2. David Perron, the Detroit Red Wings "soul"
I hear the discourse now: David Perron is the reason Berggren doesn’t have a real chance with the Detroit Red Wings.
To a degree, I see the argument. At the same time, I think there is room for Perron and Berggren. Berggren is a big reason I want Perron to stay with the Detroit Red Wings for the remainder of the season (and over the next few seasons if he’ll stay).
If there’s one veteran forward that I want my young forwards to learn from, it’s Perron. His attitude remains the same wherever he plays in the lineup. He is one of the best puck protectors I’ve watched, and he is passionate about the game and making the playoffs. His talents may also help guys figure out how to play at different speeds.
Guys like Alex DeBrincat, Dylan Larkin, and Patrick Kane push the pace of play quickly, whereas Perron does things in his own way and is very effective at it. So many players, especially young ones like Berggren, think they have to go dancing in the offensive zone all by themselves and take on five guys at once. Sometimes, it’s better to take a moment or surprise the opponent as a trailing player in the rush, like I see Perron do regularly.
Also, the Red Wings guys seem to play better when he’s in the lineup and in the locker room. Perron knows exactly where he wants to be when the season is over, holding Lord Stanley. His winning mentality and the expectation to win every season is imperative to instill a culture of winning, which is one of the most challenging and delicate things to build in the NHL.
3. Christian Fischer, "The Key" for the Detroit Red Wings
Forward Christian Fischer is becoming one of my favorite Detroit Red Wings players and may be one of the most important guys on the Red Wings.
Over the last couple of games, I’m sure it’s happened previous to these games as I’m slow to catch on to things; I have noticed the Red Wings struggle at times.

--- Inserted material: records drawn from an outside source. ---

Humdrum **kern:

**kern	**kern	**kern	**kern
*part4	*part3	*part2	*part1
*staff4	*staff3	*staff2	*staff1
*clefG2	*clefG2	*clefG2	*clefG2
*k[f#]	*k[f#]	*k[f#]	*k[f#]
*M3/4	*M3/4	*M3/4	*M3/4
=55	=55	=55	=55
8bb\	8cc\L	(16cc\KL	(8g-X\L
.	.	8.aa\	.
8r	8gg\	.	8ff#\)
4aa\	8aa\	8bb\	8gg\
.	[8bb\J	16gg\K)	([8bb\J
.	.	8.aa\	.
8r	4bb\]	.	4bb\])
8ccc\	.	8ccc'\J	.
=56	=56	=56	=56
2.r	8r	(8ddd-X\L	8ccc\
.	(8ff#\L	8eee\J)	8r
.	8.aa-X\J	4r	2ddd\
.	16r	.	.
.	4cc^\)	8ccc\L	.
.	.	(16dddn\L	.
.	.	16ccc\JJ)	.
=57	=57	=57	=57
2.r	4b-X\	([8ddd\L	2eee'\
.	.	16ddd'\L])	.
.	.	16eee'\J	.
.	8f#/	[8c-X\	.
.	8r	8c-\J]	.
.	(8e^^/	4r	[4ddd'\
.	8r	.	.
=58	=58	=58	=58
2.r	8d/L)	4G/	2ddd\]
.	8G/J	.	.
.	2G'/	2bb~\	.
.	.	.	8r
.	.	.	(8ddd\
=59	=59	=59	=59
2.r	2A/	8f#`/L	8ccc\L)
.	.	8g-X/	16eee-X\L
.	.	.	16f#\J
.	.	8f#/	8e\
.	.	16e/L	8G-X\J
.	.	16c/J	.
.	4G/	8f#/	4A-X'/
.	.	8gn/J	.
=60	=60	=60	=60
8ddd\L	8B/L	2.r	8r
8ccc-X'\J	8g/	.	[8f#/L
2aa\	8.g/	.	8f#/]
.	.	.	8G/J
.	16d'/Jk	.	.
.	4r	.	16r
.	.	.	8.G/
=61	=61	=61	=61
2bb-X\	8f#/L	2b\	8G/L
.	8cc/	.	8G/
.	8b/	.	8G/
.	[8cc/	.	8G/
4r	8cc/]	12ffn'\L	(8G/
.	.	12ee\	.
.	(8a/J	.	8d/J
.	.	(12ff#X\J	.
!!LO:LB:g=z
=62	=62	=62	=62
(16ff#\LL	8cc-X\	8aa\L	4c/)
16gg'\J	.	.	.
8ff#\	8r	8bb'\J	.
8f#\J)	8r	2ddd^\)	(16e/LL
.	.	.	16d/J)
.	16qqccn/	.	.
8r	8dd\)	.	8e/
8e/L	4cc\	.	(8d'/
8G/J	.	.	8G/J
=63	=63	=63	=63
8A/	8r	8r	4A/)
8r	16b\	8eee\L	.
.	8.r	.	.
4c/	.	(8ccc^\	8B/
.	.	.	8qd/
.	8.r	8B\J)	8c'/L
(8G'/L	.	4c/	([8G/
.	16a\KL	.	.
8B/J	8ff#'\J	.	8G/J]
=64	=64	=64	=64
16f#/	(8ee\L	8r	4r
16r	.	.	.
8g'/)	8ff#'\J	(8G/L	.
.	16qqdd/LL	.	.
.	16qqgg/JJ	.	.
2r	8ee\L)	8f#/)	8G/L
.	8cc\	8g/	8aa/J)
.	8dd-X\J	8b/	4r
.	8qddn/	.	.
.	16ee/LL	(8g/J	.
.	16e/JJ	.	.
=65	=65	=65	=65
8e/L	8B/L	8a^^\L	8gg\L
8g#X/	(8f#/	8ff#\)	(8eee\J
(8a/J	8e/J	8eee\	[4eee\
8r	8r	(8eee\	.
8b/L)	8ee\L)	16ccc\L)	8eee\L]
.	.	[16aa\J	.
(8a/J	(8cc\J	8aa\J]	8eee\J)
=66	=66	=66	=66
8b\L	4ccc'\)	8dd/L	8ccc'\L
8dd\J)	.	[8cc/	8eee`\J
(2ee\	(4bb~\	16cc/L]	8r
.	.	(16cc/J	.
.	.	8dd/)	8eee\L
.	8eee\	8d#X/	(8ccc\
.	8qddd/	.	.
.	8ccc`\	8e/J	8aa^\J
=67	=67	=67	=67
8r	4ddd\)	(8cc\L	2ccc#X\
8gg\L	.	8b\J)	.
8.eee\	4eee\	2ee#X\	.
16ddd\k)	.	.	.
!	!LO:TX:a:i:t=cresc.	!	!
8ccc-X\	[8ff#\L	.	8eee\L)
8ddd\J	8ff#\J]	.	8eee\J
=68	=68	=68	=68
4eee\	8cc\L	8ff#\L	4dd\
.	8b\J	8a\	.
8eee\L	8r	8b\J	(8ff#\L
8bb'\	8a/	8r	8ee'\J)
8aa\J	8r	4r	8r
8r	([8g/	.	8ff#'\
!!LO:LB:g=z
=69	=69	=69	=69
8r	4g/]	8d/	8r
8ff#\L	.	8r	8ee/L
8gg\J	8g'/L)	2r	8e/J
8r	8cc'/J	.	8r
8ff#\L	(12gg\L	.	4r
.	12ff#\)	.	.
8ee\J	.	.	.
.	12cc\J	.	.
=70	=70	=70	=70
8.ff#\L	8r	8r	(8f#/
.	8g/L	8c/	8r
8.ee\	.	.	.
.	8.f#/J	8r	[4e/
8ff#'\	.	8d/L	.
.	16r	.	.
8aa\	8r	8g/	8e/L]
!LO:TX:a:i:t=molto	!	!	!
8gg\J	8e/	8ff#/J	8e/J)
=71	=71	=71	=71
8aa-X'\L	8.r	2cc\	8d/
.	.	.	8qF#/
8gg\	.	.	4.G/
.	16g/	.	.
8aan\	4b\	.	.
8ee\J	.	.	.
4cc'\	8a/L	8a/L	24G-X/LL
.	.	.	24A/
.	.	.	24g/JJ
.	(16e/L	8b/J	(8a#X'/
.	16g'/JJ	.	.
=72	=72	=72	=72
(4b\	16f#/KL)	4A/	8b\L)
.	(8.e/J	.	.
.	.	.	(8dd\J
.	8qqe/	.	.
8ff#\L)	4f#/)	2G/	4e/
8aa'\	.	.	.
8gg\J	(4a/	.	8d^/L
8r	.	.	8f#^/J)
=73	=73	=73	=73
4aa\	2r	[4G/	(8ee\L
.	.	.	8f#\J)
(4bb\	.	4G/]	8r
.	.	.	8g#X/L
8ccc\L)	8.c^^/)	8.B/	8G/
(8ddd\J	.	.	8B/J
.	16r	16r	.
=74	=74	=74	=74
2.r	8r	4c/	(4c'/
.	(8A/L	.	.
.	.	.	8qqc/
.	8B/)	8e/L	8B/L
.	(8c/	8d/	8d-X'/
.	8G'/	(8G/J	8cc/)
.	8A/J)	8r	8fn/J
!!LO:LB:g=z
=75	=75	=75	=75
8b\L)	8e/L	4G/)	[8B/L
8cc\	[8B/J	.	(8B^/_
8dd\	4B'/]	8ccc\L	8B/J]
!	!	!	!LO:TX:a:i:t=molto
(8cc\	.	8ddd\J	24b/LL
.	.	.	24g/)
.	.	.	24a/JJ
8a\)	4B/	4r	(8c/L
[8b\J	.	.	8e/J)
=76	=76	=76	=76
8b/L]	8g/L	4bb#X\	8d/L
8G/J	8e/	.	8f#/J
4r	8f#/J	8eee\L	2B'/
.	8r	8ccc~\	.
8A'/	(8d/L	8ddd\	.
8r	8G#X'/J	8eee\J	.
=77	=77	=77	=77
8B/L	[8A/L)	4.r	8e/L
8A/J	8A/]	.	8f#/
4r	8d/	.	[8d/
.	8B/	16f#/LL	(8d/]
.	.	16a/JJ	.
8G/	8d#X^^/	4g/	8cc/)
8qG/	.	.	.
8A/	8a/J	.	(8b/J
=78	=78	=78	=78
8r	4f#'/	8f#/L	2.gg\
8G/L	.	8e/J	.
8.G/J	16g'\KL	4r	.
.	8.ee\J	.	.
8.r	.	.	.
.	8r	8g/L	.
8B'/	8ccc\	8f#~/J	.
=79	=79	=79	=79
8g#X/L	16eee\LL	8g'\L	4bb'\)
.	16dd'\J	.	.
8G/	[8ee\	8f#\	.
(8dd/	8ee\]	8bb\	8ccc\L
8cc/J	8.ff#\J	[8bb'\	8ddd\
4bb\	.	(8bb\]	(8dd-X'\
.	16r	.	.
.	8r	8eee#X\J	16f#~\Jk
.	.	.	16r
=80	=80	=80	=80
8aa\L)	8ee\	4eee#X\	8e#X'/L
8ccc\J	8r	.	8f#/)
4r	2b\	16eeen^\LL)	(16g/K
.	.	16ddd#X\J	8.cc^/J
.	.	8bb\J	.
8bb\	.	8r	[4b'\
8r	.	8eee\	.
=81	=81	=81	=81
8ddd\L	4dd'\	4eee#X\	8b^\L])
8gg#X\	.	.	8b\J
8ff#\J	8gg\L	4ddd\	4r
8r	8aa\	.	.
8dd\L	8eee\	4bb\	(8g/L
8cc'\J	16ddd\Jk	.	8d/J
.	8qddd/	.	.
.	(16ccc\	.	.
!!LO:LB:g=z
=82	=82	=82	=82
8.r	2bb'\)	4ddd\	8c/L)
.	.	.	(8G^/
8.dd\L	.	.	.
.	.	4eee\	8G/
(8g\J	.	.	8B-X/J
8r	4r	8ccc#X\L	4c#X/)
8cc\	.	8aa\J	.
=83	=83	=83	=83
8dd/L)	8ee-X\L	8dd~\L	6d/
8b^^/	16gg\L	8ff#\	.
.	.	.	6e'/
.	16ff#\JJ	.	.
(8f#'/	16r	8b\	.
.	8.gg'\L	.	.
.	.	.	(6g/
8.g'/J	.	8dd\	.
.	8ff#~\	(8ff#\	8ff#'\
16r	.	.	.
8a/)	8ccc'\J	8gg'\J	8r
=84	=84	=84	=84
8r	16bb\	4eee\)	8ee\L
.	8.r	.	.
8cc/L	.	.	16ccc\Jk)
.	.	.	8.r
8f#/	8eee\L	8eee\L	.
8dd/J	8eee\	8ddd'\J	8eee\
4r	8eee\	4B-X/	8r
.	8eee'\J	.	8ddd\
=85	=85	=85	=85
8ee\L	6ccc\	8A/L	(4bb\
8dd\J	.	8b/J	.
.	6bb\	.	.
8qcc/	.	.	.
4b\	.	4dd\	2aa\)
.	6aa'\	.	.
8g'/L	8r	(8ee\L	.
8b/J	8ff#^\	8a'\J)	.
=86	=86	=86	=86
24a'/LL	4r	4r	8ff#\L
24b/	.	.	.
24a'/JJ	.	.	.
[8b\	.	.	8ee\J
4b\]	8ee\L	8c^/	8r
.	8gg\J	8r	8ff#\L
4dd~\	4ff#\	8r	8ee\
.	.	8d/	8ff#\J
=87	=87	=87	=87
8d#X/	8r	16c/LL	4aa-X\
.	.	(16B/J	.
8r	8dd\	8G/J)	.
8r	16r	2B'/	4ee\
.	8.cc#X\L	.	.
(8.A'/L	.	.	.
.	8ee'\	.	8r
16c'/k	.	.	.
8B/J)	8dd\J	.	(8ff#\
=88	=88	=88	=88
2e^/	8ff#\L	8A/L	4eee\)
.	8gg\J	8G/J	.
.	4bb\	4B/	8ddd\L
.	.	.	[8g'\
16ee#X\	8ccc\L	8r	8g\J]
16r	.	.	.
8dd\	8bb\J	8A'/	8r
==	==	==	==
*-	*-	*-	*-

Then, Fischer’s line comes on the ice granted there’s more than just Fischer on that line, but he seems to drive it. Either with a hard hit, stirring it up with the opponent, helping with extended zone time, or a dangerous scoring chance, Fischer seems to inspire Larkin.
It’s ironic that our engine sometimes needs a key to turn it on, but the shifts of Larkin following Fischer’s line seem to have a different feel to them.
Fischer isn’t likely to cost much money or term either, so I’d be happy to keep him this year and as long as he wants to stay. He doesn’t take a spot from a young guy and, in fact, provides some of the best qualities in a player that I would love young players to learn from.